Old GMC truck and farmhouse, note it does have modern electrical service.
A common site on the Canadian Prairies, this elevator was painted a vibrant orange. The color contrast against the blue sky was originally what caught my eye. On my return trip through the Saskatchewan countryside I got lucky with a dramatic sky at sunset and chose a black and white conversion. I’ll post an original color daytime image tomorrow for sake of comparison.
I finally got around to planning a trip to photograph some Sunflower crops under good conditions. The last year or so it seems I would stumble across a field of these normally colorful plants in exactly the wrong time. Either they were hanging straight down well past maturity with seemingly all the life sucked out of them, or it was too early in the life cycle for anything interesting. I was fortunate enough to discover this vibrant Grasshopper on the flower head. I’m sure the farmer wouldn’t be quite as impressed.
Storage silos on the Manitoba Prairie.
In my neck of the woods, once the winter snow recedes I often slowdown my shooting. Garbage and brown messy snow rears it’s ugly head and landscape images in particular don’t do much for me. But that doesn’t mean there is nothing to photograph. The rebirth of the Spring season can be a fantastic time, but there is a period before the rivers and streams start flowing and the first plants emerge from the soil that can be a little on the bland side. I really concentrate on using dramatic lighting and simple compositions during this period, and often incorporate more industrial elements into the landscape image rather then just the natural environment.
The above image, is an example of simple storage bins in silhouette at sunset. The foreground snow covered field shows some interesting texture when back lit, but is pretty unappealing during the day. This photo reminded me in a small way of Stonehenge in England, of course not nearly as interesting.
Hydro electric transmission towers north of Winnipeg
Fall harvest near St. Leon, Manitoba
Thanks to farmers stubble burning and filling the sky with smoke, the shot of working combines in silhouette becomes an interesting combination of shapes and tones.
The above image of grain silos, probably doesn’t really apply to the post. The Canola fields are in full colorful bloom and the sky is clear and blue, not bad conditions at all. But I thought it emphasized the tight and simple composition of the Silos, and the small yellow/blue background. The close crop and isolation of the metal bins can turn a shot in bad conditions into something really interesting. Of course it’s even better when the conditions are perfect. But, you can’t be everywhere at once.
Sunset over Mt. Rundle, Banff National Park, Alberta
Often as photographers we are fortunate to get those magical lighting situations, where the sky or background is stunningly lit, but the foreground is deep in the shadows. This is when it’s time to really concentrate on the silhouette or backlit shot.

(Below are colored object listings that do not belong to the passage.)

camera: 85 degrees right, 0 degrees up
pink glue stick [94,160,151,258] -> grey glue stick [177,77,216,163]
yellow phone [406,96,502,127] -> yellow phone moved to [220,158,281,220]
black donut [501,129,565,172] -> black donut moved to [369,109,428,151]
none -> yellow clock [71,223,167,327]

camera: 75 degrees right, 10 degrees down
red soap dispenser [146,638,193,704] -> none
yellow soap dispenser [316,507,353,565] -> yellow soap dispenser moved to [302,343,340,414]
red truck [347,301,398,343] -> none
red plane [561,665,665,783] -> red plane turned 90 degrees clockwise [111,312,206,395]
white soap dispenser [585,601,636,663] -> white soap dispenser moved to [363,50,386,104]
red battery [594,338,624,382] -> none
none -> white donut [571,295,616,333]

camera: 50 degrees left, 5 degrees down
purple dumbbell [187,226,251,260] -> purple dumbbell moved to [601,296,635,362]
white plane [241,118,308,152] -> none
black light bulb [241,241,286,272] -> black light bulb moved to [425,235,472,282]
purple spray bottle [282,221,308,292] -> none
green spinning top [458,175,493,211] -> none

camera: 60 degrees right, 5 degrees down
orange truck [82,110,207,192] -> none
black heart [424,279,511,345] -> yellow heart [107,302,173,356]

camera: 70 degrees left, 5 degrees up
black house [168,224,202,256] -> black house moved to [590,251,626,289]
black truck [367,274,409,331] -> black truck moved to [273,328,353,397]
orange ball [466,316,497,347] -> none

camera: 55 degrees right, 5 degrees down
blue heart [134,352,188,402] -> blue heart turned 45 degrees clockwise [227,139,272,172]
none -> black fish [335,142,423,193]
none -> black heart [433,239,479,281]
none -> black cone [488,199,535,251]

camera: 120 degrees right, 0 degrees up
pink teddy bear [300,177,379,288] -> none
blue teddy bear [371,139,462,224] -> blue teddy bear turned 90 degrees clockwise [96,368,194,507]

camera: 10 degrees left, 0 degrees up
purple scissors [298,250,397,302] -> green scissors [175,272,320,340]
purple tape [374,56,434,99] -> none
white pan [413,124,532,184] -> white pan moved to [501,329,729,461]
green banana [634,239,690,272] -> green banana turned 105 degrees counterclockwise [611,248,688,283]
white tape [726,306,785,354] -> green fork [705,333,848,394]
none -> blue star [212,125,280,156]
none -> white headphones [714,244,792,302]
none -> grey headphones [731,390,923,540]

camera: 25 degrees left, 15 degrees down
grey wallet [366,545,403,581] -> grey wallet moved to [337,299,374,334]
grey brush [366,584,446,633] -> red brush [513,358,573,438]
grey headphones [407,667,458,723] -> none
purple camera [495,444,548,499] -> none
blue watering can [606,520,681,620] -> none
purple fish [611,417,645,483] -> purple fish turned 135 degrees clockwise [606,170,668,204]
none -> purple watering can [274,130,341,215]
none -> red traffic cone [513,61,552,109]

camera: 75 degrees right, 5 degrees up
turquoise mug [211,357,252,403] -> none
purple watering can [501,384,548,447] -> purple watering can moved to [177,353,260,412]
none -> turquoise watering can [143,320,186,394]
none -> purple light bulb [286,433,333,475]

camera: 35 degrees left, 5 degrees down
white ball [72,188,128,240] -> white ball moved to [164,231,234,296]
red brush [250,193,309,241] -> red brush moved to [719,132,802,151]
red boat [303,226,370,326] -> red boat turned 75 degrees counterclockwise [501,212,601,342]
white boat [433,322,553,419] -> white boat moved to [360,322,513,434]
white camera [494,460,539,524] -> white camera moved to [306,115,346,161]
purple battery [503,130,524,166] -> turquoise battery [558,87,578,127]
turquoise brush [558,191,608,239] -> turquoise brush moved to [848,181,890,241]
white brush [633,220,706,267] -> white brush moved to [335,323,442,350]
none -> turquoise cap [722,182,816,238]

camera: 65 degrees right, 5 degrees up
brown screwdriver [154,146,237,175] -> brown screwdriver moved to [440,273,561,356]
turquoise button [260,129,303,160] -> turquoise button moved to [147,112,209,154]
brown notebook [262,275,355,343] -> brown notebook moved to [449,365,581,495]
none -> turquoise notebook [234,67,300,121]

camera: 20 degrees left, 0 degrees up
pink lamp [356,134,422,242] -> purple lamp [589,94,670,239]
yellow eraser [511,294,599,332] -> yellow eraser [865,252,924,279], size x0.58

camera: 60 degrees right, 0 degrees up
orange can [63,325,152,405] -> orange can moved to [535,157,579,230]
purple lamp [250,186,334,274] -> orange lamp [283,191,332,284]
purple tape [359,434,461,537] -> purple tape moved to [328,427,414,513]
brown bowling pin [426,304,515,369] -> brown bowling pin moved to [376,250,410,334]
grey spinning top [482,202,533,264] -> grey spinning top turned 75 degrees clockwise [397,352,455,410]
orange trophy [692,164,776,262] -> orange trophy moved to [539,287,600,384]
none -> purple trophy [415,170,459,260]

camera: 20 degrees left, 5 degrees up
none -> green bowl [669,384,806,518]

Sure if it’s a landscape you could bracket, or blend multiple exposures, or create a HDR image, but I often revert to a silhouette of the foreground, particularly with people or any movement in the image. Silhouettes can be very dramatic, often creating a powerful visual statement. So remember to expose for the background and give it a go.
This is a shot of a group of birdwatchers during fall migration, at Fort Whyte Centre in Winnipeg. It was extremely dark and this shot was actually taken handheld at an aperture of 1.2, fast enough to freeze the birds in motion against the evening sky, but still include the birdwatchers in the foreground.
Woman strolling a Lake Winnipeg Pier at sunrise.
Fall harvest on the Canadian Prairie at sunset, near St. Leon, Manitoba.
In a shameless attempt at self promotion, I’ve included in this post four of my images that have been shortlisted for the 2009 International Travel Photographer of the Year photography contest. Needless to say I was surprised to make it this far. Apparently their are thousands of worldwide entrants, both professional travel photographers and photo enthusiasts. My images were all taken in the southern Canadian Prairies, three in Manitoba and one in Saskatchewan, and submitted under the Homeland Portfolio theme. It does say one thing in particular, it’s not always necessary to be in an exotic locale to get a good image. I think too many of us fail to appreciate what’s in our own backyards. Who knows, maybe those who are unfamiliar with the Canadian Prairie might actually consider these places exotic; I know in many ways I do.